How to Rate Yourself
Create a simple table with three columns: Competency, Rating (1–5), and Evidence. For each of the 12 areas, write your rating and one sentence describing your strongest example. If you cannot write a concrete example, the rating is a 1 or 2 regardless of how confident you feel — feelings without evidence are invisible to an assessor.
Be honest rather than generous. A matrix full of 4s and 5s with weak examples is less useful than one with honest 2s and 3s that tell you exactly where to focus. The purpose is diagnostic, not motivational.
Ask for external input. A sim partner, instructor, or colleague who has seen you operate will catch blind spots. Pilots tend to overrate their communication and underrate their workload management — an outside perspective corrects this. If you completed a personality questionnaire (16PF, OPQ), review the profile for alignment: areas where your self-assessment disagrees with the test results deserve extra attention.
Building Your STAR Bank
Once you have your matrix, build a bank of STAR examples — Situation, Task, Action, Result — mapped to each competency. The goal is at least two prepared examples per competency area: one strong positive example and one "learning" example where something went wrong and you grew from it.
Strong STAR examples share three qualities.
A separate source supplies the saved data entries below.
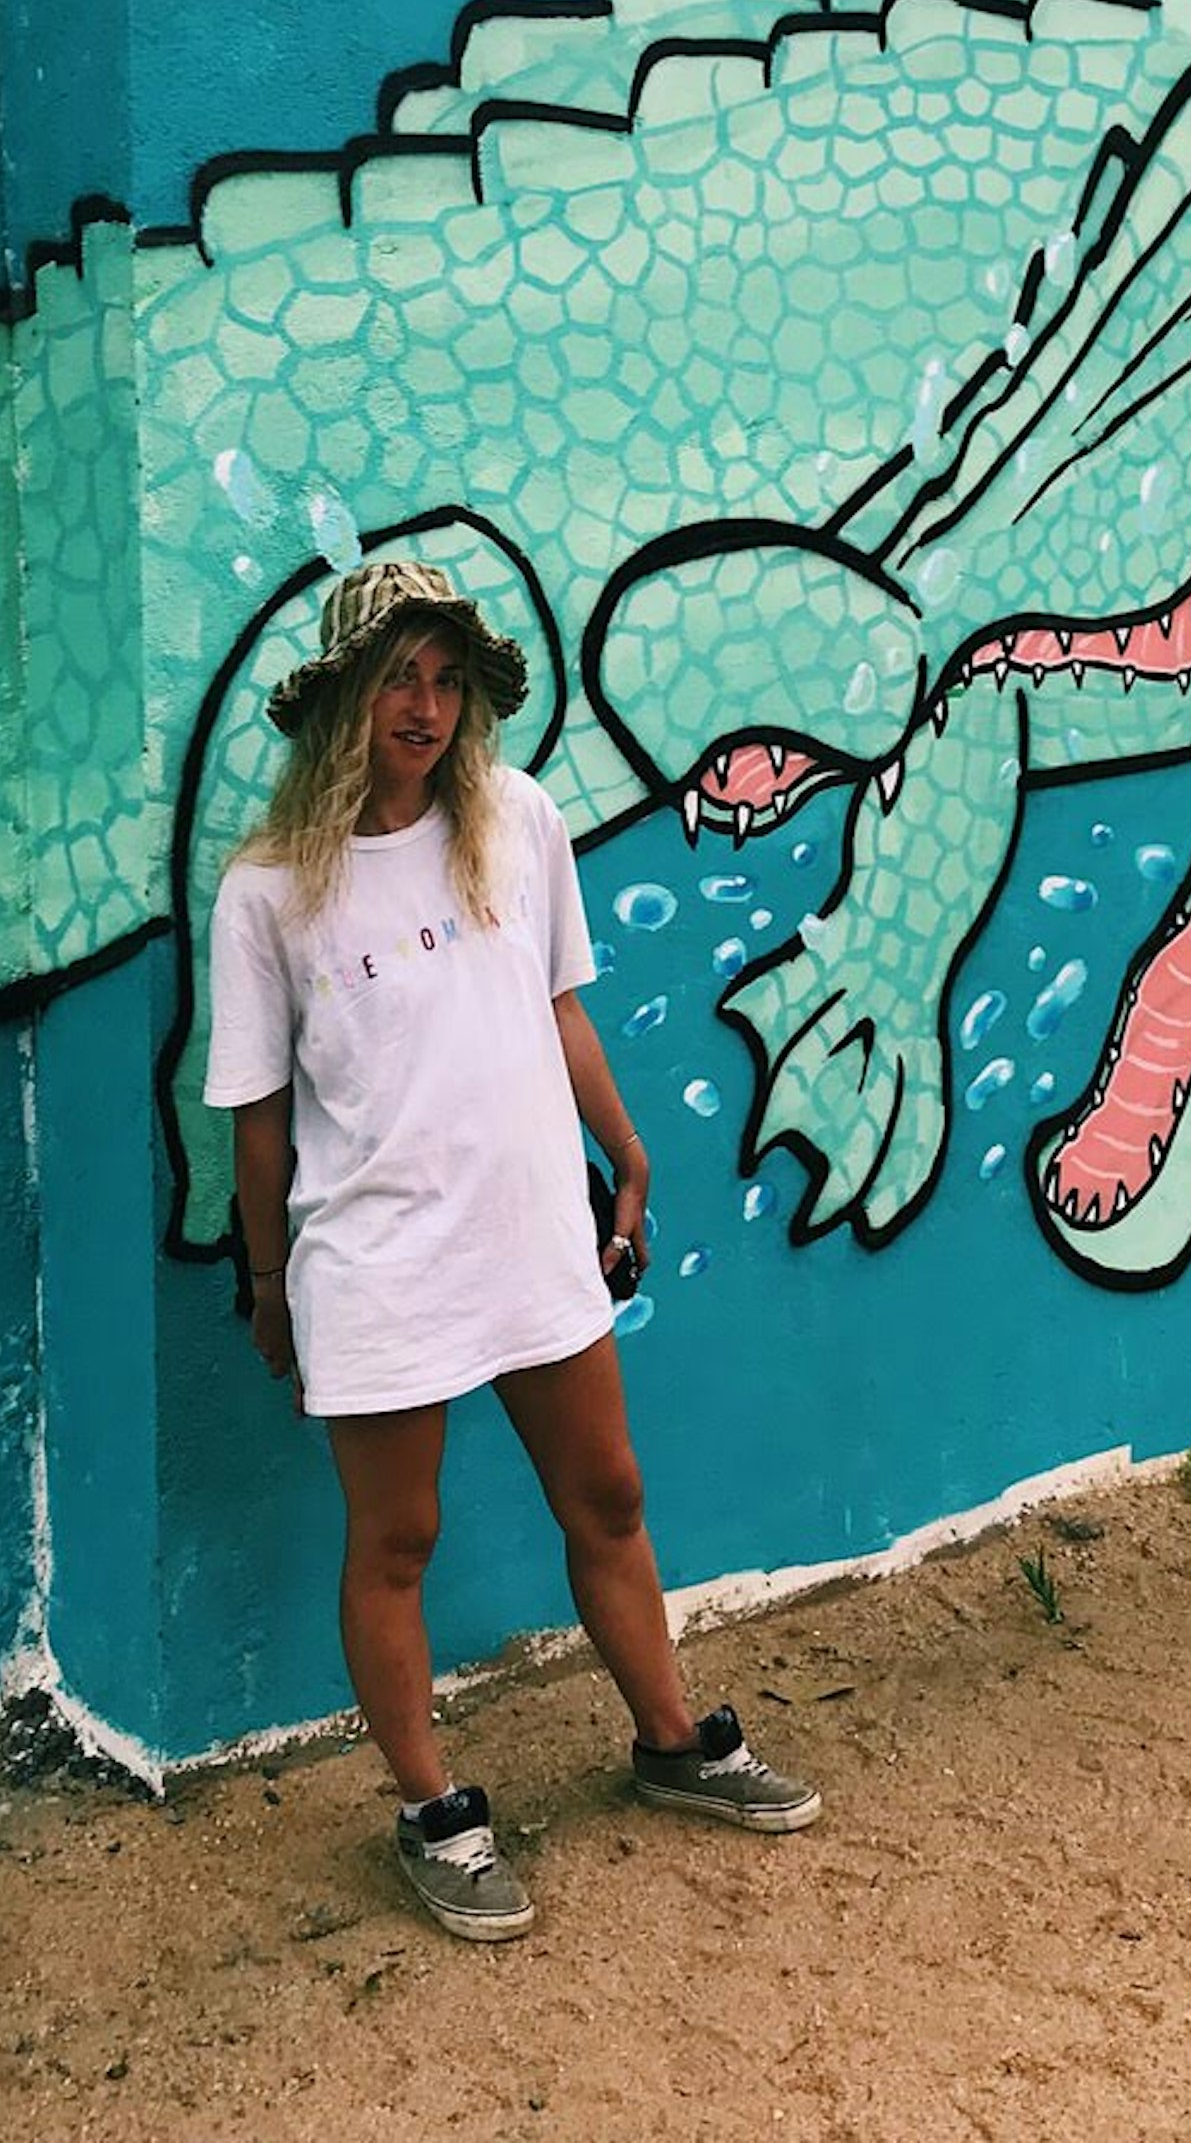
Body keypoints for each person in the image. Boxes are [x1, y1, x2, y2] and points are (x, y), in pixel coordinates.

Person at [201, 558, 821, 1941]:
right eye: (396, 678)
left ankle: (671, 1742)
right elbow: (256, 1125)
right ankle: (433, 1810)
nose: (424, 707)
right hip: (374, 1260)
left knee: (607, 1493)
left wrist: (630, 1152)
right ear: (344, 700)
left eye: (445, 679)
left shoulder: (518, 821)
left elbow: (561, 1010)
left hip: (533, 1230)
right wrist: (263, 1284)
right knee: (398, 1540)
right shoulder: (267, 896)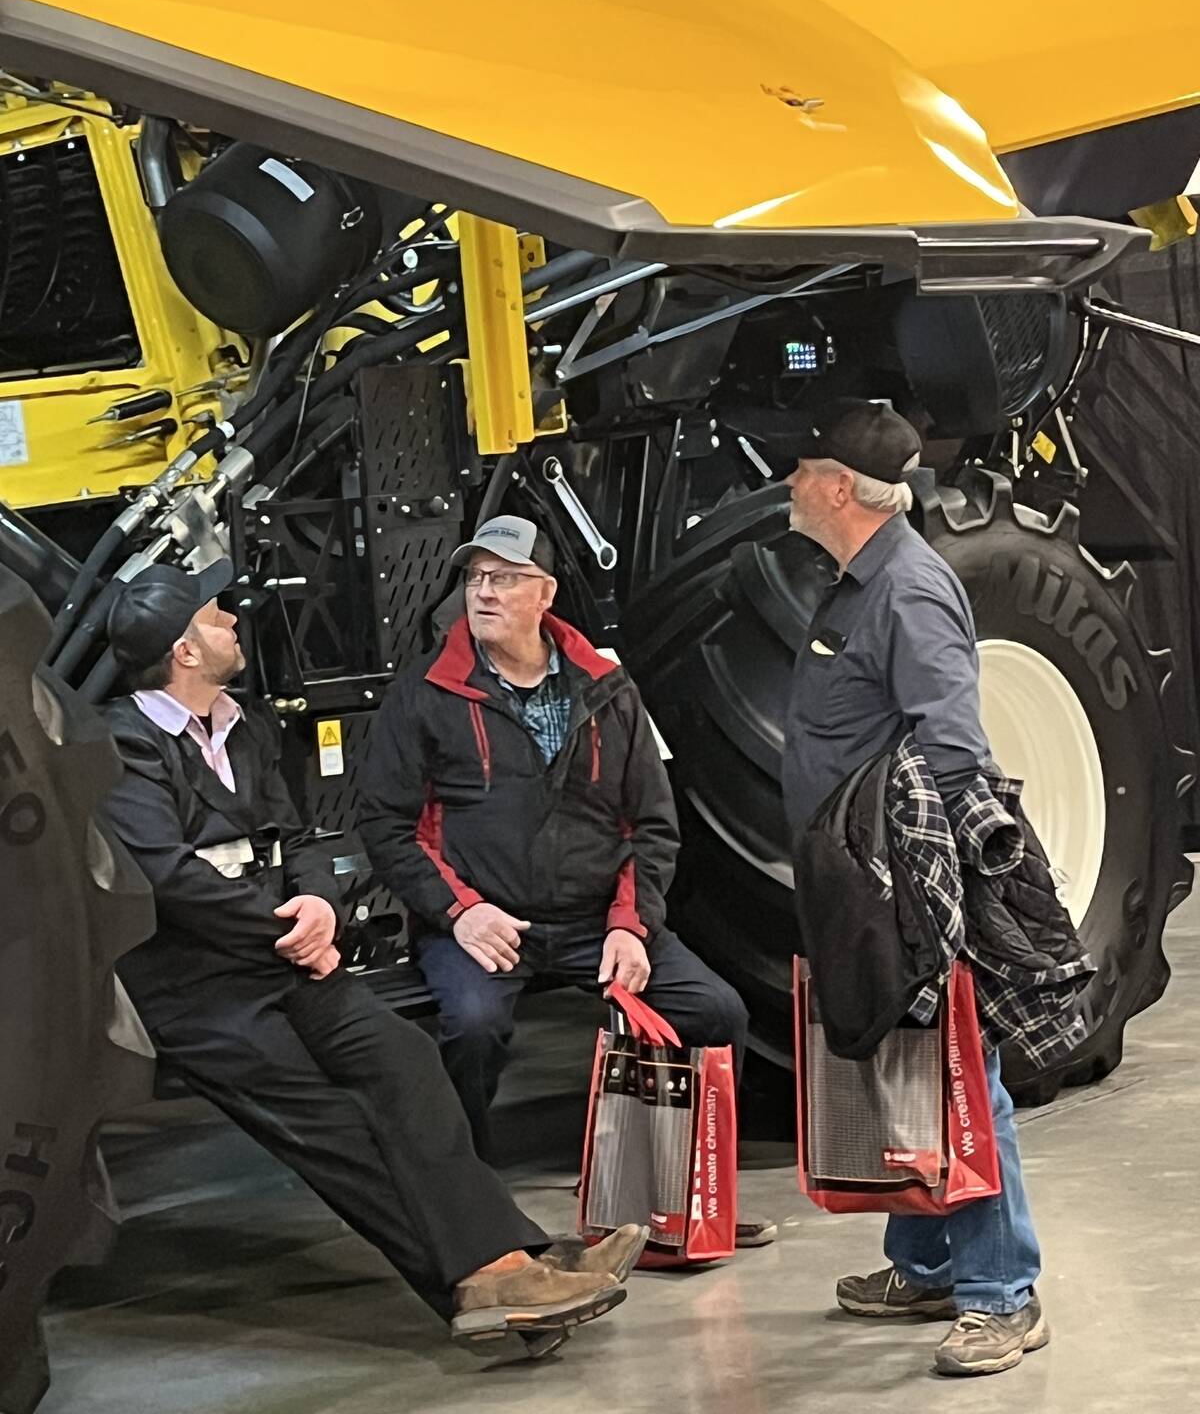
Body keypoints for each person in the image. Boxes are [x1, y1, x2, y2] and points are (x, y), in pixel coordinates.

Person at [100, 559, 644, 1349]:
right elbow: (169, 878)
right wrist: (289, 932)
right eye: (218, 618)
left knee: (405, 1062)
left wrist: (320, 903)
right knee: (336, 1124)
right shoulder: (123, 748)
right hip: (200, 992)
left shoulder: (243, 725)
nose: (233, 624)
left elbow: (300, 839)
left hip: (288, 960)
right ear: (184, 649)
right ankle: (489, 1276)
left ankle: (509, 1253)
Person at [358, 516, 773, 1247]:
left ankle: (685, 1199)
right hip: (487, 925)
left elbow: (650, 823)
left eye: (503, 578)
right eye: (474, 578)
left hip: (593, 921)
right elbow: (387, 825)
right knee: (473, 1027)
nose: (482, 593)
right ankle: (470, 1215)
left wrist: (629, 924)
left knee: (715, 1013)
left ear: (544, 593)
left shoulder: (606, 690)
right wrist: (460, 914)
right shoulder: (427, 693)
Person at [782, 401, 1048, 1377]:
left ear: (842, 488)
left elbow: (953, 745)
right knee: (903, 1074)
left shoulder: (911, 589)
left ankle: (1004, 1294)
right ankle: (928, 1260)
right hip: (854, 880)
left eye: (803, 466)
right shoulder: (856, 581)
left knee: (960, 1080)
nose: (791, 480)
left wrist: (932, 899)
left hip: (904, 888)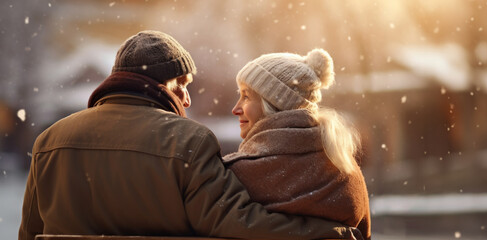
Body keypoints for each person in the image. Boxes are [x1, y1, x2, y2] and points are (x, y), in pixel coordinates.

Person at [18, 31, 364, 240]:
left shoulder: (49, 141)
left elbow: (30, 232)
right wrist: (326, 234)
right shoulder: (189, 142)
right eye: (183, 85)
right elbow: (238, 222)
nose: (186, 98)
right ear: (160, 83)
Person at [223, 49, 371, 239]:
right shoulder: (345, 169)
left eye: (246, 96)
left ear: (275, 104)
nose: (236, 109)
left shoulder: (239, 174)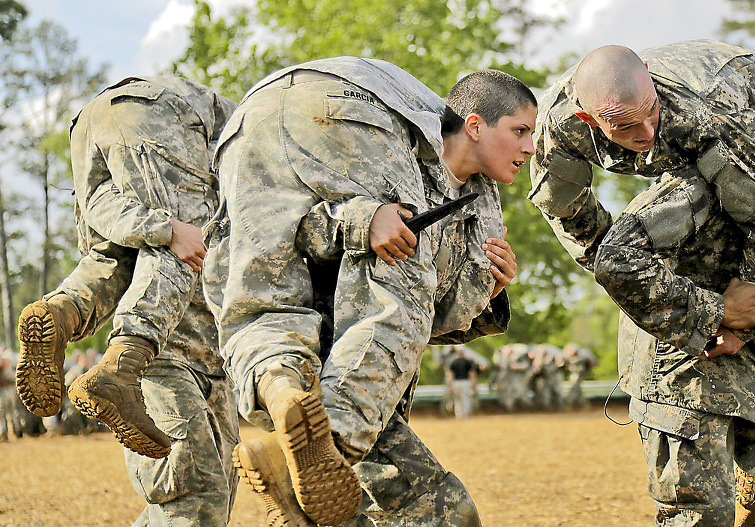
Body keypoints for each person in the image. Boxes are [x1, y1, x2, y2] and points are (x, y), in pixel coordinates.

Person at [204, 58, 534, 526]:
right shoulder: (396, 147)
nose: (531, 148)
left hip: (244, 123)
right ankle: (324, 445)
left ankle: (285, 407)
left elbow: (435, 318)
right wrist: (365, 219)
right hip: (337, 376)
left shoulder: (480, 206)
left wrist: (489, 286)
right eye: (521, 131)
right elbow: (397, 291)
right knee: (399, 281)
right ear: (475, 127)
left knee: (451, 515)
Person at [593, 54, 755, 525]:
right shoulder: (697, 181)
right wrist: (714, 313)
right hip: (685, 370)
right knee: (701, 517)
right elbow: (616, 259)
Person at [20, 76, 240, 525]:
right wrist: (170, 230)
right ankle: (123, 361)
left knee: (116, 253)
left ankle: (61, 311)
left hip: (93, 118)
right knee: (184, 234)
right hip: (160, 111)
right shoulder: (263, 137)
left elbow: (117, 236)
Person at [444, 346, 479, 418]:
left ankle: (459, 415)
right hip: (465, 382)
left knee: (457, 400)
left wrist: (450, 385)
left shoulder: (453, 362)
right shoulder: (467, 362)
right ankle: (465, 415)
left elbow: (450, 375)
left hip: (456, 382)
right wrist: (474, 384)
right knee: (465, 399)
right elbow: (472, 374)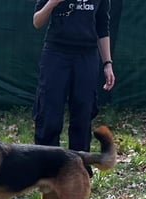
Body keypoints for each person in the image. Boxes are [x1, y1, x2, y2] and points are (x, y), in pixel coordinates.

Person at [32, 0, 122, 155]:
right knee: (49, 114)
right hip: (56, 53)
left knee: (83, 114)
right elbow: (37, 22)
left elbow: (102, 27)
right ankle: (45, 168)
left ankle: (79, 169)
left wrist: (107, 63)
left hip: (86, 56)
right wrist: (52, 3)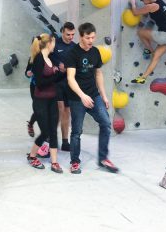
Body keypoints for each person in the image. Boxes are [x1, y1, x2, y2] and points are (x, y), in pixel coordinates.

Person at [65, 22, 118, 174]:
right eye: (88, 37)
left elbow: (98, 73)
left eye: (93, 37)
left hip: (94, 95)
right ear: (81, 37)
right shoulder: (73, 53)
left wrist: (104, 95)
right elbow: (70, 78)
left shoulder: (95, 52)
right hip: (77, 98)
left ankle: (103, 158)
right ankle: (75, 162)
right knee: (76, 132)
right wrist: (82, 96)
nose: (91, 41)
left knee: (106, 123)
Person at [26, 34, 64, 173]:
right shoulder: (38, 60)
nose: (55, 45)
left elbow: (55, 78)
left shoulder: (50, 58)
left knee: (53, 131)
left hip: (52, 99)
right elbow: (41, 83)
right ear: (49, 44)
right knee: (45, 131)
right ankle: (32, 156)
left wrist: (62, 72)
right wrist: (56, 75)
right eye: (54, 42)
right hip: (40, 101)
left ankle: (54, 162)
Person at [50, 22, 76, 151]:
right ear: (62, 32)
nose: (70, 37)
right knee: (58, 111)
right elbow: (46, 58)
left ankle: (65, 142)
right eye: (68, 34)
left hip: (68, 84)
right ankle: (50, 137)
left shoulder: (74, 47)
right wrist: (56, 64)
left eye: (72, 34)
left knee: (67, 112)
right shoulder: (55, 44)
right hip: (55, 83)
First, they are specific — a particular flight, date, airport, or crew, not "I usually handle stress well." Second, they show your individual contribution — what you did, not what the team did. Third, they end with a concrete result or lesson — what changed because of your action, or what you now do differently.
For weak areas (rated 1–2), your STAR examples should honestly acknowledge the gap while showing you have a plan. An assessor hearing "I identified that my raw-data flying needed work, so I booked three additional sim sessions focused on manual ILS approaches, and my last check showed significant improvement" scores that candidate higher than one who claims manual flying is a strength but cannot demonstrate it under pressure. Self-awareness paired with action is one of the strongest signals an assessor can see. For more on what assessors look for — and what gets candidates rejected — see our competency-based evaluation guide and interview red flags article.
Creating Your Preparation Plan
Your matrix tells you where to spend your preparation time. Rank the 12 competencies by priority — lowest rating first — and allocate your available preparation time accordingly. A candidate with three weeks before an assessment who rates Decision-Making at 2 and Manual Flying at 2 should spend most of their time on structured decision-making practice and sim sessions, not rehearsing motivation answers they already know.
For technical competencies (areas 1–4): book sim time, review ATPL subjects, and practise explaining systems verbally — not just knowing them. For behavioural competencies (areas 5–12): practise answering questions aloud, record yourself, and get feedback from someone who will be honest. Written preparation is not enough — the interview is verbal, and fluency comes from speaking, not from reading notes.
Finally, tailor your matrix to the airline. Research what each airline emphasises — Ryanair's cost-efficiency culture, easyJet's "Orange Spirit" teamwork, Lufthansa's procedural discipline, Emirates' multinational crew environment — and weight those competencies higher in your preparation. A generic preparation plan produces generic answers. Airline-specific preparation produces the specificity that assessors reward.
The Bottom Line
A self-assessment matrix is the difference between "I prepared" and "I prepared for the right things." Rate yourself honestly across all 12 competency areas, build at least two STAR examples per area, and focus your remaining preparation time on your weakest ratings. The candidates who pass airline assessments are not the ones without weaknesses — they are the ones who know exactly where their weaknesses are and have done something about them.